Say it isn’t so!!! I can handle being a black, disabled, one-armed, drug-addicted, Jewish homosexual on a pacemaker who is HIV positive, bald, orphaned, unemployed, lives in a slum, and has a Mexican boyfriend, but please, Oh dear God, please don’t tell me I’m a Democrat! (via)

This is from an email sniffed out by Evan McMorris-Santoro over at Buzzfeed, sent by Walker’s former chief-of-staff Thomas Nardelli. From Gawker:

[THE NIGHTMARE] was forwarded in 2010 by Thomas Nardelli, who was Walker’s chief-of-staff when he served as Milwaukee County Executive, to an undisclosed number of recipients, including Walker’s deputy chief-of-staff, Kelly Rindfleisch.

The best part is that this piece of racist fantasy isn’t alone in the depths of emails released today. McMorris-Santoro also found this gem among the stack:

“Hilarious” was exactly the word I wanted to find in regards to the 2016 Walker campaign. This may not be as damning as a childish outburst that leads to closing a bridge, but it’s pretty close.

It should be noted that Walker himself did not send or create these emails.  He also didn’t say anything racist himself, but he did allow this sort of activity to take place. And as we all know, even the smallest scandal can derail your efforts for political success in DC.

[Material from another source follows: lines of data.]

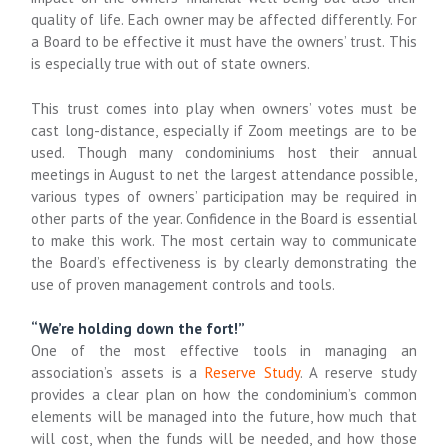
quality of life. Each owner may be affected differently. For
a Board to be effective it must have the owners’ trust. This
is especially true with out of state owners.
This trust comes into play when owners’ votes must be
cast long-distance, especially if Zoom meetings are to be
used. Though many condominiums host their annual
meetings in August to net the largest attendance possible,
various types of owners’ participation may be required in
other parts of the year. Confidence in the Board is essential
to make this work. The most certain way to communicate
the Board’s effectiveness is by clearly demonstrating the
use of proven management controls and tools.
“We’re holding down the fort!”
One of the most effective tools in managing an
association’s assets is a
Reserve Study
. A reserve study
provides a clear plan on how the condominium’s common
elements will be managed into the future, how much that
will cost, when the funds will be needed, and how those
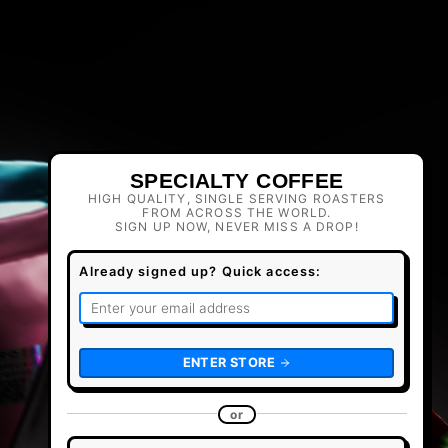
SPECIALTY COFFEE
HIGH QUALITY, SINGLE SERVING ROASTERS
FROM ACROSS THE WORLD.
SIGN UP NOW, NEVER MISS A DROP!
Already signed up? Quick access:
ENTER STORE
or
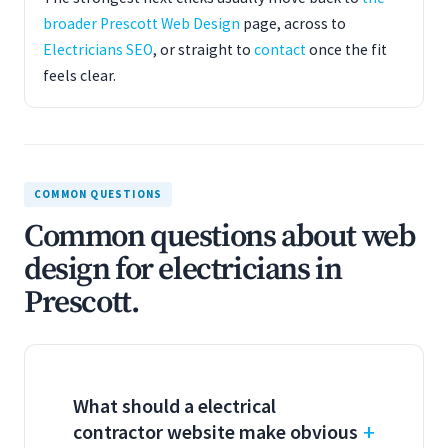
broader Prescott Web Design
page, across to
Electricians SEO
, or straight to
contact
once the fit
feels clear.
COMMON QUESTIONS
Common questions about web
design for electricians in
Prescott.
What should a electrical
contractor website make obvious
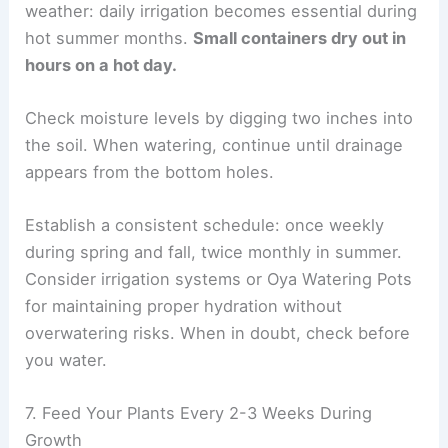
weather: daily irrigation becomes essential during
hot summer months.
Small containers dry out in
hours on a hot day.
Check moisture levels by digging two inches into
the soil. When watering, continue until drainage
appears from the bottom holes.
Establish a consistent schedule: once weekly
during spring and fall, twice monthly in summer.
Consider irrigation systems or Oya Watering Pots
for maintaining proper hydration without
overwatering risks. When in doubt, check before
you water.
7. Feed Your Plants Every 2-3 Weeks During
Growth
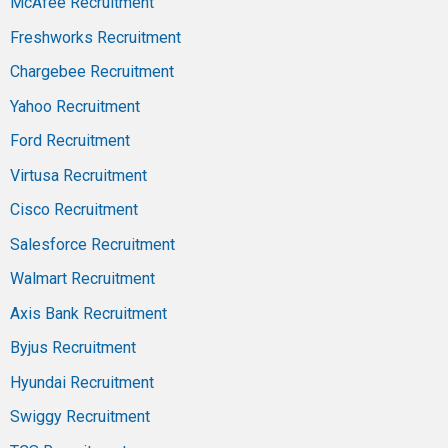
McAfee Recruitment
Freshworks Recruitment
Chargebee Recruitment
Yahoo Recruitment
Ford Recruitment
Virtusa Recruitment
Cisco Recruitment
Salesforce Recruitment
Walmart Recruitment
Axis Bank Recruitment
Byjus Recruitment
Hyundai Recruitment
Swiggy Recruitment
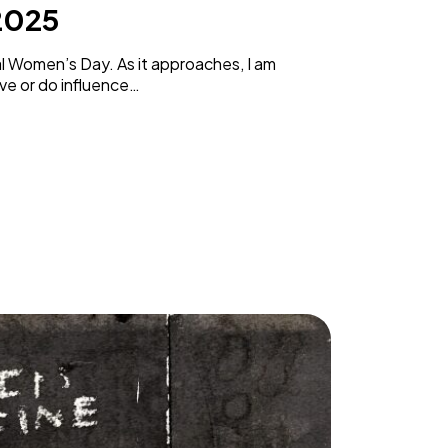
2025
al Women’s Day. As it approaches, I am
ve or do influence…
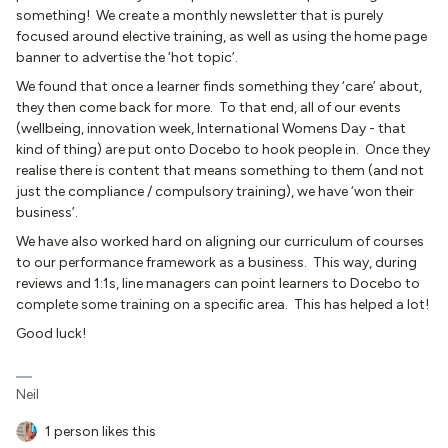
something! We create a monthly newsletter that is purely
focused around elective training, as well as using the home page
banner to advertise the ‘hot topic’.
We found that once a learner finds something they ‘care’ about,
they then come back for more. To that end, all of our events
(wellbeing, innovation week, International Womens Day - that
kind of thing) are put onto Docebo to hook people in. Once they
realise there is content that means something to them (and not
just the compliance / compulsory training), we have ‘won their
business’.
We have also worked hard on aligning our curriculum of courses
to our performance framework as a business. This way, during
reviews and 1:1s, line managers can point learners to Docebo to
complete some training on a specific area. This has helped a lot!
Good luck!
Neil
1 person likes this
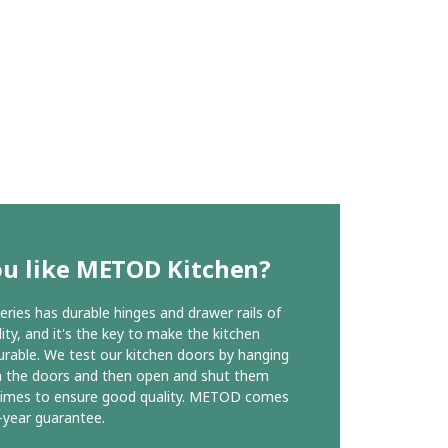
ou like METOD Kitchen?
ies has durable hinges and drawer rails of
ity, and it's the key to make the kitchen
urable. We test our kitchen doors by hanging
n the doors and then open and shut them
times to ensure good quality. METOD comes
-year guarantee.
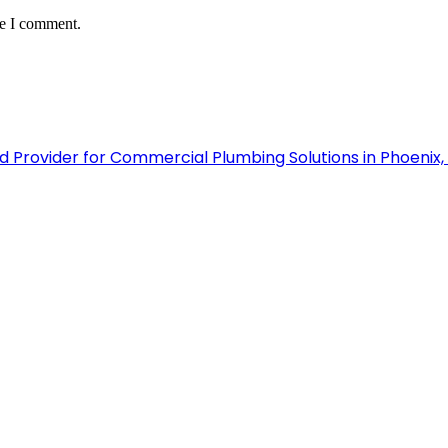
me I comment.
 Provider for Commercial Plumbing Solutions in Phoenix,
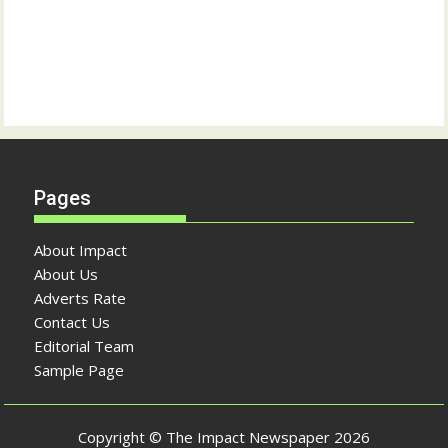
Pages
About Impact
About Us
Adverts Rate
Contact Us
Editorial Team
Sample Page
Copyright © The Impact Newspaper 2026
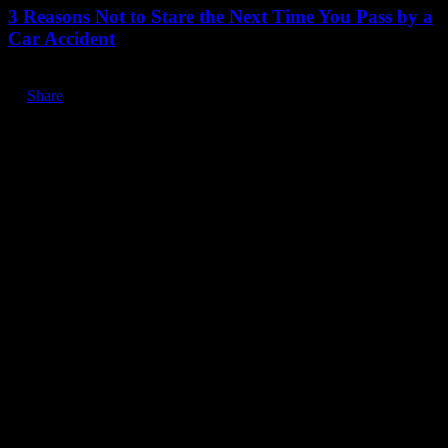
3 Reasons Not to Stare the Next Time You Pass by a
Car Accident
Share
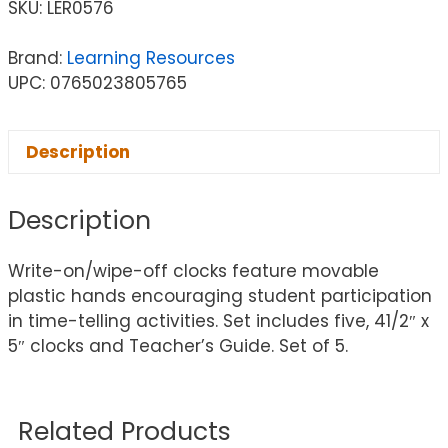
SKU:
LER0576
Brand:
Learning Resources
UPC: 0765023805765
Description
Description
Write-on/wipe-off clocks feature movable
plastic hands encouraging student participation
in time-telling activities. Set includes five, 41/2″ x
5″ clocks and Teacher’s Guide. Set of 5.
Related Products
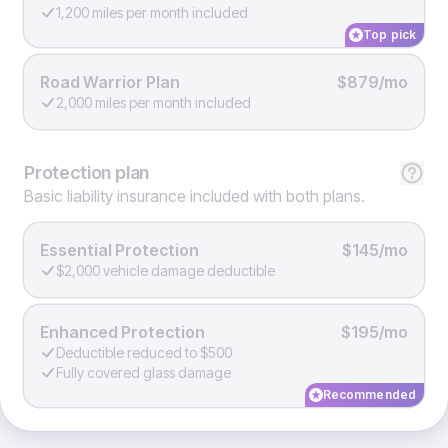
1,200 miles per month included
Top pick
Road Warrior Plan
$879/mo
2,000 miles per month included
Protection
plan
Basic liability insurance included with both plans.
Essential Protection
$145/mo
$2,000 vehicle damage deductible
Enhanced Protection
$195/mo
Deductible reduced to $500
Fully covered glass damage
Recommended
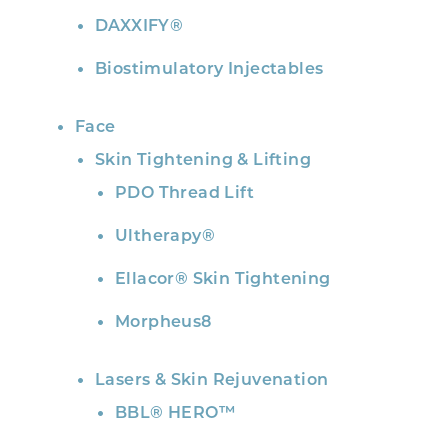
DAXXIFY®
Biostimulatory Injectables
Face
Skin Tightening & Lifting
PDO Thread Lift
Ultherapy®
Ellacor® Skin Tightening
Morpheus8
Lasers & Skin Rejuvenation
BBL® HERO™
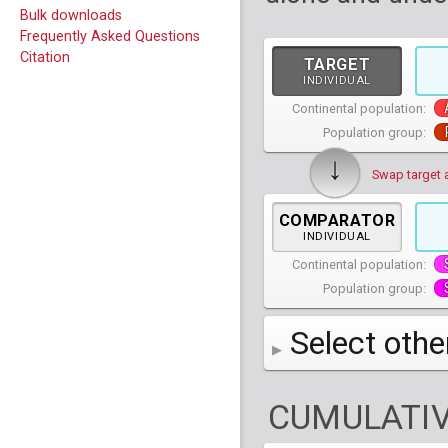
Bulk downloads
Frequently Asked Questions
Citation
TARGET
INDIVIDUAL
Continental population:
Population group:
↓
Swap target 
COMPARATOR
INDIVIDUAL
Continental population:
Population group:
Select othe
AFR
African
( 7 
CUMULATIV
AMR
American
ACB
(
African Ca
HG01879
HG018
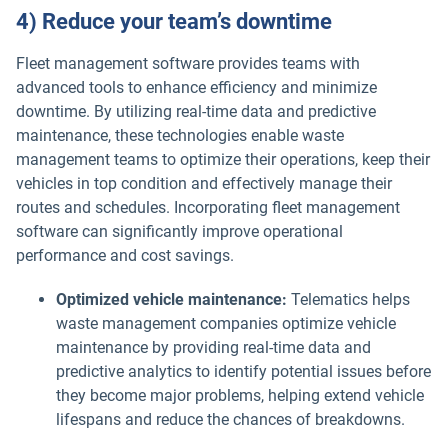
4) Reduce your team’s downtime
Fleet management software provides teams with
advanced tools to enhance efficiency and minimize
downtime. By utilizing real-time data and predictive
maintenance, these technologies enable waste
management teams to optimize their operations, keep their
vehicles in top condition and effectively manage their
routes and schedules. Incorporating fleet management
software can significantly improve operational
performance and cost savings.
Optimized vehicle maintenance:
Telematics helps
waste management companies optimize vehicle
maintenance by providing real-time data and
predictive analytics to identify potential issues before
they become major problems, helping extend vehicle
lifespans and reduce the chances of breakdowns.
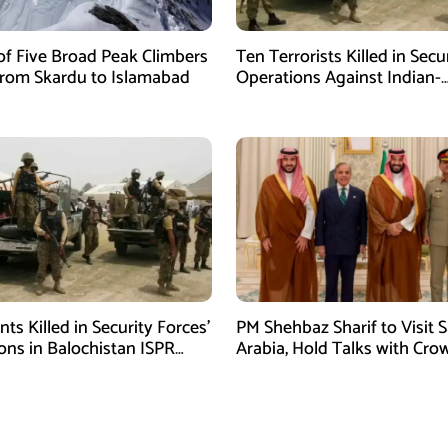
of Five Broad Peak Climbers
Ten Terrorists Killed in Secu
rom Skardu to Islamabad
Operations Against Indian-
Sponsored Fitna Al-Khwarij
ants Killed in Security Forces’
PM Shehbaz Sharif to Visit 
ons in Balochistan ISPR
Arabia, Hold Talks with Cro
Prince Mohammed bin Sal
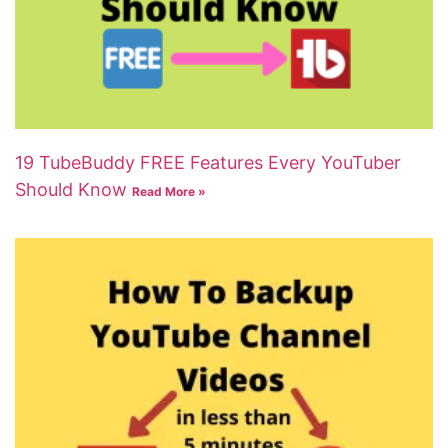
19 TubeBuddy FREE Features Every YouTuber
Should Know
Read More »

The good news is that Walker probably didn’t stand much of a shot at winning any nomination for the party anyhow. How many Conservative supermen have there been since the 2012 election? Ted Cruz, Rand Paul and Chris Christie should go on a bus tour together and try to run as one candidate. Maybe that will work.

Meanwhile, in a sweaty Mexican hut, a solemn Miguel Romney wipes the sweat from his brow and ponders his former life north of the border. He’s always telling the locals, “I was almost president, you know?” Sure you were, pal. Sure you were.